Declaration of Independence

We hold these truths to be self-evident, that all men are created equal, that they are endowed by their Creator with certain unalienable Rights, that among these are Life, Liberty and the pursuit of Happiness. - That to secure these rights, Governments are instituted among Men, deriving their just powers from the consent of the governed.

Wednesday, September 5, 2012

Neil Armstrong

                    The death of Neil Armstrong passed away from complications from cardiovascular procedures on Friday, August 24, 2012, in Cincinnati, Ohio, at age 82.  Armstrong became one of the greatest heroes of the twentieth century on July 20, 1969, when he became the first man to walk on the moon.  As the world watched on grainy black and white television images, he stepped down from the lunar module.  About the same time he made a statement that is now etched in stone:  "That's one small step for a man; one giant leap for mankind."

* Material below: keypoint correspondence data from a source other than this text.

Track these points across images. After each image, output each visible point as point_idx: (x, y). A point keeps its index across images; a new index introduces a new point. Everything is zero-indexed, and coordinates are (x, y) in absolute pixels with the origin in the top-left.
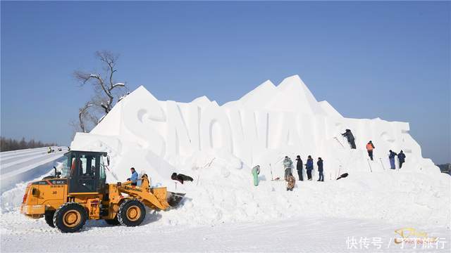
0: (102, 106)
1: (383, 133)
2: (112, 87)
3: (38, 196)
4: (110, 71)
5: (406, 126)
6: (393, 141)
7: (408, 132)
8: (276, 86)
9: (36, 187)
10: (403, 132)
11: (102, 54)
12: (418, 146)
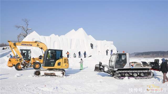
0: (24, 36)
1: (105, 44)
2: (27, 30)
3: (11, 62)
4: (27, 25)
5: (112, 42)
6: (108, 46)
7: (113, 44)
8: (76, 31)
9: (10, 59)
10: (111, 44)
11: (24, 20)
12: (116, 48)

                    My husband and I were gathered with several work colleagues in Ventura, California, to watch this great happening.  We understood that history was being made, and we wanted to be a part of it!  There was great excitement in the room as we watched him take the first steps on the moon.  We were also celebrating the fact that the United States had won the space race with Russia by putting the first man on the moon!  Even among the joy of the success, I remember the somewhat worried concern that the astronauts might not make it back to earth or even off the moon.  No one was aware of this possibility more than the astronauts themselves, but they willingly made the trip.  President Richard Nixon had a speech prepared just in case disaster happened!

                    Armstrong described himself as "white-sock, pocket-protector, nerdy engineer" at one of his rare public appearances in 2000.  He was not comfortable with being so famous and shunned the spotlight for most of the rest of his life.  He considered the fact that he stepped out of the module ahead of his fellow astronaut Edwin "Buzz" Aldrin just an accident of fate that did not make him anything special.

                    Of course, many other people think differently of his achievement.  NASA administrator Charles Bolden said, "As long as there are history books, Neil Armstrong will be included in them, remembered for taking humankind's first small step on a world beyond our own."

                    Whenever Armstrong was asked to describe his feelings about being the first man to walk on the moon, he always shared the glory.  He was always aware that his accomplishment was the result of the "work of 300,000 to 400,000 people over a decade."
Armstrong was always quiet and modest but courageous and capable.  He remained cool under pressure and did much of his work quietly.  He did not flee from attention, but he never encouraged it. 

                    Neil Armstrong was a remarkable man.  He was a true hero, both in his accomplishment and in his attitude.  He deserves to have his name and accomplishment etched in stone for all eternity!